PhosEnergy receives $2.4 million to develop next-gen nuclear batteries

PhosEnergy will use GenX technology to develop the reliability of its nuclear battery technology.

The University of Adelaide’s industry partner, PhosEnergy, has received a $2,427,689 grant to further develop its nuclear battery technology for space and defence industries.

Under the federal government’s Cooperative Research Centres Projects (CRC-P) grant, which provides funding for short-term research collaborations, PhosEnergy can further develop the reliability and maintenance of its fuel-free nuclear battery technologies.

This funding will help University of Adelaide experts work with PhosEnergy on research that will directly improve the capability of the defence and space sectors, the university’s deputy vice-chancellor, Professor Anton Middelberg said.

“This funding will help our defence forces have access to cutting-edge technology that will ensure the safety of our nation and that of our trusted allies,” Middelberg said.

“A long-life, reliable, maintenance and fuel-free power system for low-Earth orbit, lunar and deep-space applications are critical for enabling the next phases of space exploration.”

GenX technology was invented by PhosEnergy’s managing director, Bryn Jones, and chief scientist, Dr Julian Kelly.

Secured integrated communications and sensor developments are driving the requirement for a portable and autonomous long-term power source.
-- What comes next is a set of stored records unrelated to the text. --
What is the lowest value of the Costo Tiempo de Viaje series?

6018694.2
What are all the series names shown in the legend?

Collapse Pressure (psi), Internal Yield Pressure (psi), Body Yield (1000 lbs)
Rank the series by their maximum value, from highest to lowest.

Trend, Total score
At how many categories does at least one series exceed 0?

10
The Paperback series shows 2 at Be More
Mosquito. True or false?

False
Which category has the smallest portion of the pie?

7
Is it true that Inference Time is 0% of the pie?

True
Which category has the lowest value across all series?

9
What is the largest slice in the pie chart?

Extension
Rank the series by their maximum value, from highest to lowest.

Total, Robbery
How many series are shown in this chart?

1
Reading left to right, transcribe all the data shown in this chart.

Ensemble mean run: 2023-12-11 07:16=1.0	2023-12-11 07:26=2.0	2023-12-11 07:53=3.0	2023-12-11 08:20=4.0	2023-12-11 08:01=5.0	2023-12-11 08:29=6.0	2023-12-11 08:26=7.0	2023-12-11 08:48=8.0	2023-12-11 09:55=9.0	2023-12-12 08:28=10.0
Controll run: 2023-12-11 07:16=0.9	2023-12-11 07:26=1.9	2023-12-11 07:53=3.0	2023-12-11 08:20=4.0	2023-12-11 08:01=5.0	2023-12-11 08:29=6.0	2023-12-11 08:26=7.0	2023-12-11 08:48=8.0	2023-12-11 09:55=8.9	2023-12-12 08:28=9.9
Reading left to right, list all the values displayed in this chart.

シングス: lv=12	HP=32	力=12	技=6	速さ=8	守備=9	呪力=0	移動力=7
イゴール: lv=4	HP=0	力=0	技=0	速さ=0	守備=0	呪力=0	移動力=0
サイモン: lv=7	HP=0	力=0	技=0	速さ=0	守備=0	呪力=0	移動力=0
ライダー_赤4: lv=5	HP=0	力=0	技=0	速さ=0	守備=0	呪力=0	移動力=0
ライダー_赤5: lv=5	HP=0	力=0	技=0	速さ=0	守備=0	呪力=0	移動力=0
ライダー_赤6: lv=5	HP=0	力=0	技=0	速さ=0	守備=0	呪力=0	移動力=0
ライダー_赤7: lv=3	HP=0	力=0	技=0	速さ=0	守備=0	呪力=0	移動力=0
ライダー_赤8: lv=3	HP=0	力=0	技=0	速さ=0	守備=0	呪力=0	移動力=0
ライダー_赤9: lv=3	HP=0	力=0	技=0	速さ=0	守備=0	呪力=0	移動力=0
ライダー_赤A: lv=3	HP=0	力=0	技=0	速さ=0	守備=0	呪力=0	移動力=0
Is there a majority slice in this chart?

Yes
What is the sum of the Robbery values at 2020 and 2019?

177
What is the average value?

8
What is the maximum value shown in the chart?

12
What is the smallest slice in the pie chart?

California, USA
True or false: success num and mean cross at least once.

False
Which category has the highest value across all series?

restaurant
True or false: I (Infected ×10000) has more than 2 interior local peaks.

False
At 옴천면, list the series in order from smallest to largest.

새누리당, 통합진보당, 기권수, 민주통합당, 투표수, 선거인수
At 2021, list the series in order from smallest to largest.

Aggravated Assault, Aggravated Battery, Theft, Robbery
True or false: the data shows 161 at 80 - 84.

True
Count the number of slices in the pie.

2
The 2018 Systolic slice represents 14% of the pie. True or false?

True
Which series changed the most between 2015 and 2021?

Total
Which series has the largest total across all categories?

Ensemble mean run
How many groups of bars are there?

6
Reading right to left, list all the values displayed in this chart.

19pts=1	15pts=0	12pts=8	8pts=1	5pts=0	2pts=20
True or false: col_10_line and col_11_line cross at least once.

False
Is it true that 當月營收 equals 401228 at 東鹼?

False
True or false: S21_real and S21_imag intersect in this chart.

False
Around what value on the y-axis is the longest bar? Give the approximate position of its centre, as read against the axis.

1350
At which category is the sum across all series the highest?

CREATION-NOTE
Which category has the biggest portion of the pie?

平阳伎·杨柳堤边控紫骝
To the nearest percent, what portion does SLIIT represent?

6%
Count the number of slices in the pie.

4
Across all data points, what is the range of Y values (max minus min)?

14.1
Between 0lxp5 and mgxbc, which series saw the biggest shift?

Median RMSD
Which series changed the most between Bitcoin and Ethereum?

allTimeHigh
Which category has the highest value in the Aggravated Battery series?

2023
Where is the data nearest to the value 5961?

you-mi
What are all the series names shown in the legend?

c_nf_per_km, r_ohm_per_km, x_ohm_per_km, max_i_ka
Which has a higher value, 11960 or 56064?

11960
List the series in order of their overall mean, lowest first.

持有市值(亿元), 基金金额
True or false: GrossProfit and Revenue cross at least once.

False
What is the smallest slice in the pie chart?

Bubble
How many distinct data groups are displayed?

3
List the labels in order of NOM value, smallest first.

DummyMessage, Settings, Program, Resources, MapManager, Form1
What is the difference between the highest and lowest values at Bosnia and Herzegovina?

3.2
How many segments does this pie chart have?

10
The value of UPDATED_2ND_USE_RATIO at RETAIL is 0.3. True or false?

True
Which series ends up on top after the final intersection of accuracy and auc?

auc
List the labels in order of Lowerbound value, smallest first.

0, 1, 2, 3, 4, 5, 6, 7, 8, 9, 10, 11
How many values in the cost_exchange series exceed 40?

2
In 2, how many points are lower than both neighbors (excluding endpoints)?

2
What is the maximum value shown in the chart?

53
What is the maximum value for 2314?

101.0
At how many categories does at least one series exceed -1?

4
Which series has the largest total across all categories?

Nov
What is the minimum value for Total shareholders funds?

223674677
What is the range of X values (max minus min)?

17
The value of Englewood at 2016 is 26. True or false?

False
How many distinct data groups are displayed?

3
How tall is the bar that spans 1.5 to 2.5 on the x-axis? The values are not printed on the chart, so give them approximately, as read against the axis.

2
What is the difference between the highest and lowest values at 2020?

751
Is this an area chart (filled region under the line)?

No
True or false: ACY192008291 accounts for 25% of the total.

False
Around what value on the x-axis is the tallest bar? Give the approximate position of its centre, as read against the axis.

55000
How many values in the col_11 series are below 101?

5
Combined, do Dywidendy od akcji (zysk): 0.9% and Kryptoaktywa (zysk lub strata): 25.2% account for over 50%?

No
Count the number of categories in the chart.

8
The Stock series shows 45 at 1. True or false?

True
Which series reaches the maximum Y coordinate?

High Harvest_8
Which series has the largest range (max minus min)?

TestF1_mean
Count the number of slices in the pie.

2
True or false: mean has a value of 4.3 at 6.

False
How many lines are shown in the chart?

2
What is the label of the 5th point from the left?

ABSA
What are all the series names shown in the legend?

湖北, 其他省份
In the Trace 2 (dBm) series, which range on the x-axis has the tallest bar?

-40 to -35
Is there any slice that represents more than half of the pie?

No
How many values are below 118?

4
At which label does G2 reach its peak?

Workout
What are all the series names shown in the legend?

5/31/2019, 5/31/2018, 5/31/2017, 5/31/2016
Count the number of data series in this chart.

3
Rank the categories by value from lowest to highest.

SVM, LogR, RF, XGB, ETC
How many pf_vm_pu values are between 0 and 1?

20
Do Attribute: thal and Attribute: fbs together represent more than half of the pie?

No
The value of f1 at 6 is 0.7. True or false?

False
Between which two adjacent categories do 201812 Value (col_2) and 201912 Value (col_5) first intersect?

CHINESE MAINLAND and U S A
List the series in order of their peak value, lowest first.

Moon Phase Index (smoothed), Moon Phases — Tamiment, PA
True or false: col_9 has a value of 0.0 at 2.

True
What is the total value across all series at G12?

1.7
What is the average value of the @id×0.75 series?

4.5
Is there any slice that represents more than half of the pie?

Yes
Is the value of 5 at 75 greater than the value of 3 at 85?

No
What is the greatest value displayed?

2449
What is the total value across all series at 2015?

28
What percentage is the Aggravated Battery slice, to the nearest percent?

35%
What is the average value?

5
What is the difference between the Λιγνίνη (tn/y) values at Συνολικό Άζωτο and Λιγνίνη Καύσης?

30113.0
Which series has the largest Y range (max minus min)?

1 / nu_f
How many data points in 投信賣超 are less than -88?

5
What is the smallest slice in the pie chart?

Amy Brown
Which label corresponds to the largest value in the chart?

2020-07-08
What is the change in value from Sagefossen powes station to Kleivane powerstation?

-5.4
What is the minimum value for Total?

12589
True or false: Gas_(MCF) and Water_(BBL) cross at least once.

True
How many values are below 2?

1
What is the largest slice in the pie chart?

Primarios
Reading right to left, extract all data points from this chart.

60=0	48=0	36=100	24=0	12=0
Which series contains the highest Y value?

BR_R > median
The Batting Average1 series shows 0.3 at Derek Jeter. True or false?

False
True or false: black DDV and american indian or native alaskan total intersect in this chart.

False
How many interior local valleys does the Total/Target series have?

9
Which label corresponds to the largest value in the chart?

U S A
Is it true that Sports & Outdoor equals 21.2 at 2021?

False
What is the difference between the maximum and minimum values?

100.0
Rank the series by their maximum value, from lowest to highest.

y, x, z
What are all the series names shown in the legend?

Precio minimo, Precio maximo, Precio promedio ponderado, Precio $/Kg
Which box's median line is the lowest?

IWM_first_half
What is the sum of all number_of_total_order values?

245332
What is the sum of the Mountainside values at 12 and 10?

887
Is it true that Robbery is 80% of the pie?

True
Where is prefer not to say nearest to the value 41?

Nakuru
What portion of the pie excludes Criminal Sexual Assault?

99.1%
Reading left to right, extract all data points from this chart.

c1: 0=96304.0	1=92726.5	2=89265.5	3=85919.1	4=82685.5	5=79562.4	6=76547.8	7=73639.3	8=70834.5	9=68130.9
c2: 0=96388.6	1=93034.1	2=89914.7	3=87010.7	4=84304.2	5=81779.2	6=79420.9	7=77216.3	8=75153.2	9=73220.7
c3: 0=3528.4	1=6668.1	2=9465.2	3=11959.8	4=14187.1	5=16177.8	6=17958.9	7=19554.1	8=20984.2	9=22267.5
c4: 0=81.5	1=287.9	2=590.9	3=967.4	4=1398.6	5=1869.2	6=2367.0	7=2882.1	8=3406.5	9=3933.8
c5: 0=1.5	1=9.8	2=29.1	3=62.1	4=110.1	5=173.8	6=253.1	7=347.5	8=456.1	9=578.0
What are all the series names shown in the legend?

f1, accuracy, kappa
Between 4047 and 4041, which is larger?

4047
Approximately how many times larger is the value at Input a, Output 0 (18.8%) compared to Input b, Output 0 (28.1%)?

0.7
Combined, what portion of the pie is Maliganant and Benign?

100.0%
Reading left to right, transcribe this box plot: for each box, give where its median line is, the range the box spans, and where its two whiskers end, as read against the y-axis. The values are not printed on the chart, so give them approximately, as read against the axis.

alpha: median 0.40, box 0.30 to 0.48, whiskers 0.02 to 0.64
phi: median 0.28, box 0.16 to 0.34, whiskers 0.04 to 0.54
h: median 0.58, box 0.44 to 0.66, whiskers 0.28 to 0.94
The global market for power generation in space is already estimated to be worth $3.7 billion a year and is forecast to continue double-digit growth for the foreseeable future.

The global market will focus on extended missions, long-term habitation, and sustainable resource recovery on the moon, Jones said.

“The burgeoning space industry and increasingly sophisticated remote defence sites where power-hungry technology is located create enormous demand for long-life, fuel-free power sources,” Jones said.

The university’s Professor Nigel Spooner and associate professor Tony Hooker from the School of Physical Sciences in the Faculty of Science, Engineering and Technology will lead the university’s role in the project.

Spooner’s research commitment is divided between the university and the Defence Science and Technology Group.

DEWC Systems, Duromer Products, the University of South Australia, and the University of Western Australia will also be part of the partnership working on this project.

The space and defence industries need more effective technology for their remote power generation, Spooner said.

“What sets this new generation of nuclear batteries apart is that they use beta particles unlike current batteries which use plutonium,” Spooner said.

“By selecting the beta isotope used, we can customise battery life according to different applications.”